В разрыве с Кристиной меня смущало лишь то, что, кроме нее, у меня почти не было друзей: одна студентка по обмену из Пакистана да девочка с катарактой, которую я подтягивала по математике и с которой нас роднило лишь то, что мы больше ни с кем не могли сойтись. Была еще группа Черных детей, но их мир был бесконечно далек от моего: родители — биржевые маклеры, уроки фехтования, летние коттеджи на Нантакете. Была Рейчел — тогда уже восемнадцатилетняя и беременная первым ребенком. Ей, наверное, нужна была подруга, но даже когда мы сидели лицом к лицу за кухонным столом, я не находила тем для разговора, потому что то, чего она хотела от жизни, не имело ничего общего с тем, чего я надеялся достичь в своей, и еще потому, что, честно говоря, я побаивалась, что, стоит мне начать проводить время с ней, все стереотипы, которыми она окружила себя, сотрутся, как крем с обуви, отчего мне станет еще труднее влиться в ряды далтонцев.
Возможно, именно поэтому, когда однажды в пятницу Кристина пригласила меня на девичник с ночевкой, я, не дав себе времени на обдумывание, согласилась. Я согласилась и понадеялась, что она покажет, как сильно я ошибалась. В обществе ее новых подруг я хотела шутить о тех временах, когда мы с Кристиной делали шлемы из фольги и прятались в кухонном лифте, воображая, что летим в космическом корабле на Луну, или когда собака госпожи Мины, Фергус, накакала на кровать, и мы закрасили пятно белой краской в полной уверенности, что этого никто не заметит. Я хотела быть единственной, кто знал, в каком из кухонных шкафов хранились сладости, где найти лишний комплект постельного белья и имена всех игрушечных животных Кристины. Я хотела, чтобы все они узнали, что Кристина дружит со мной даже дольше, чем с ними.
Кристина пригласила двух второкурсниц: Мисти, которая утверждала, что страдает дислексией и не может сама делать домашние задания, хотя без труда читала вслух из стопки журналов «Космо», принесенных Кристиной, и Киру, которая была без ума от Роба Лоу и от своего просвета между бедер. Мы разложили полотенца на обустроенной для отдыха тиковой площадке на крыше. Кристина включила радио и, услышав «Дайр Стрейтс», стала подпевать. Я подумала о том, как мы когда-то слушали пластинки госпожи Мины — сплошь оригинальные бродвейские записи — и танцевали, притворяясь Золушкой, Эвой Перон или Марией фон Трапп.
Я достала из сумки бутылочку солнцезащитного крема. Остальные девочки уже натерли себя детским маслом так, что лоснились, как стейки на гриле, но мне меньше всего хотелось стать еще темнее. Я заметила, что Кира смотрит на меня.
— А ты вообще можешь загорать?
— Ну да, — сказала я, но мне не пришлось вдаваться в объяснения, потому что вмешалась Мисти.
— Отпад! — воскликнула она. — Британское вторжение.
Она развернула журнал, показывая нам моделей, одна худосочнее другой, одетых в наряды следующего сезона с английскими флагами и красные куртки с золотыми пуговицами. Чем-то они напоминали мне Майкла Джексона.
Кристина села рядом со мной и ткнула пальцем в журнал.
— Линда Евангелиста — само совершенство.
— Ты серьезно? Фу, она похожа на нацистку, — возразила Кира. — Синди Кроуфорд такая естественная.

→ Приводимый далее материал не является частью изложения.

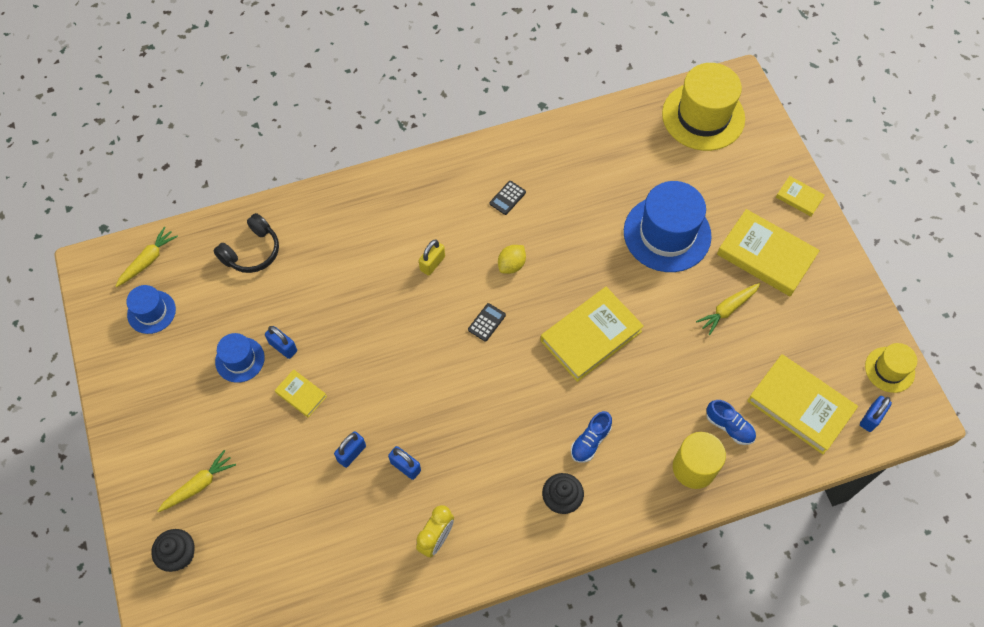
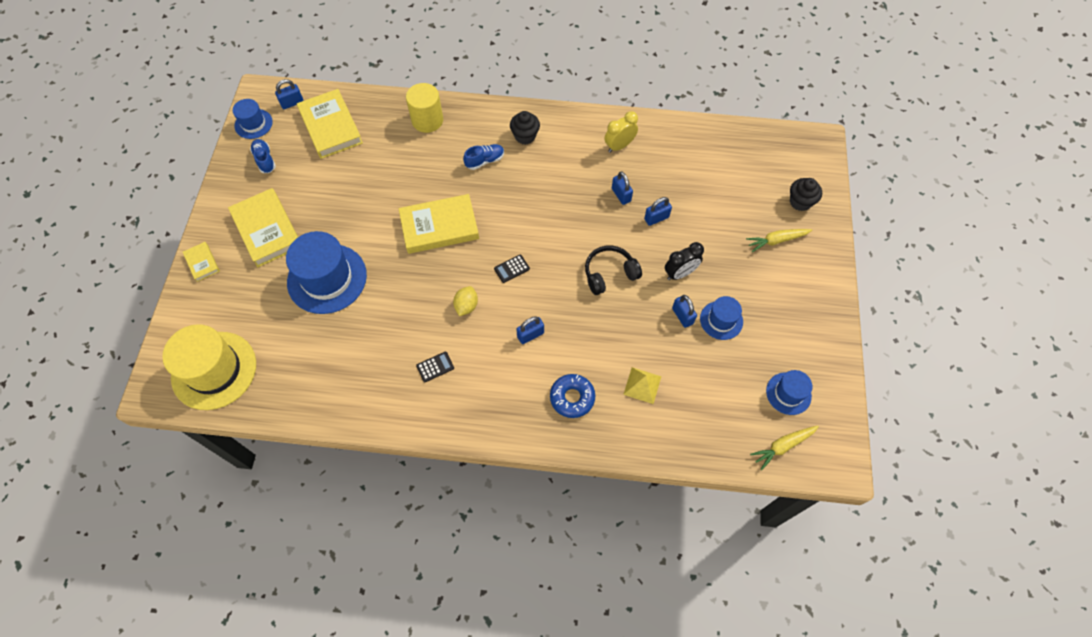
camera: 155 degrees left, 0 degrees up
(252, 251) = (683, 413): black headphones -> black headphones (609, 274)
(301, 261) = (642, 385): none -> yellow pyramid
(301, 394) = (680, 273): yellow book -> black clock
(364, 223) = (572, 398): none -> blue donut
(432, 263) = (530, 335): yellow padlock -> blue padlock
(511, 265) = (466, 306): yellow lemon -> yellow lemon turned 45 degrees counterclockwise
(728, 309) = (327, 204): yellow carrot -> none
(729, 426) = (386, 133): blue shoe -> blue shoe (265, 160)
(889, 369) = (253, 124): yellow hat -> blue hat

Я посмотрела на фотографии.
— Моя сестра этим летом едет в Лондон, — добавила Кира. — Будет путешествовать по Европе. Я заставила отца письменно пообещать, что, когда мне исполнится восемнадцать, я тоже смогу поехать.
— Путешествовать? — вздрогнула Мисти. — Зачем ей это?

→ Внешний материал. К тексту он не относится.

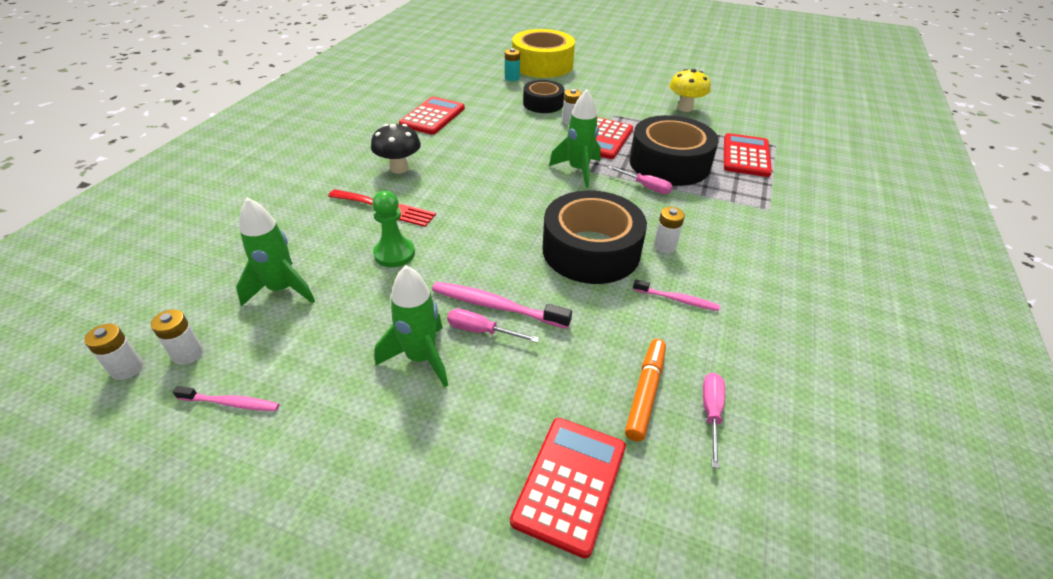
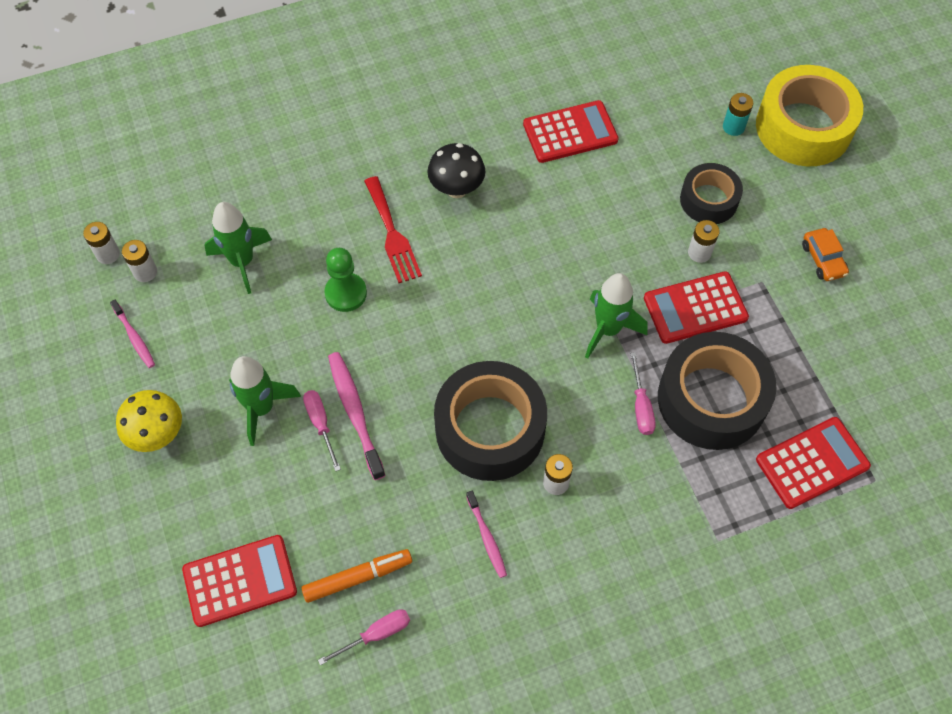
camera: 50 degrees right, 20 degrees up
(624, 95) = (823, 259): none -> orange car
(685, 108) = (863, 338): yellow mushroom -> yellow mushroom (158, 435)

— Потому что это романтично. Только представь себе! Проездные билеты eurail. Хостелы. Горячие европейские парни.
— По-моему, Савой — это тоже очень романтично, — сказала Мисти. — И у них есть души.
Кира закатила глаза.
— Поддержи меня, Рут. Ни в одном любовном романе никто не встречается в холле Савоя. Они всегда знакомятся на железнодорожной платформе или случайно меняются рюкзаками, правильно?
— Похоже, это судьба, — сказала я и подумала, что летом мне хочешь не хочешь придется подрабатывать, если я собираюсь идти в колледж.
Кристина, лежа на полотенце, похлопала себя по животу.
— Умираю с голоду. Нужно перекусить. — Она посмотрела на меня. — Рут, можешь сгонять и принести чего-нибудь пожевать?
Мама улыбнулась, когда я вошла в кухню, где стоял божественный запах свежего печенья. Готовая горка остывала на блюде, а вторая партия только что ушла в духовку. Мама протянула мне ложку и разрешила слизать тесто.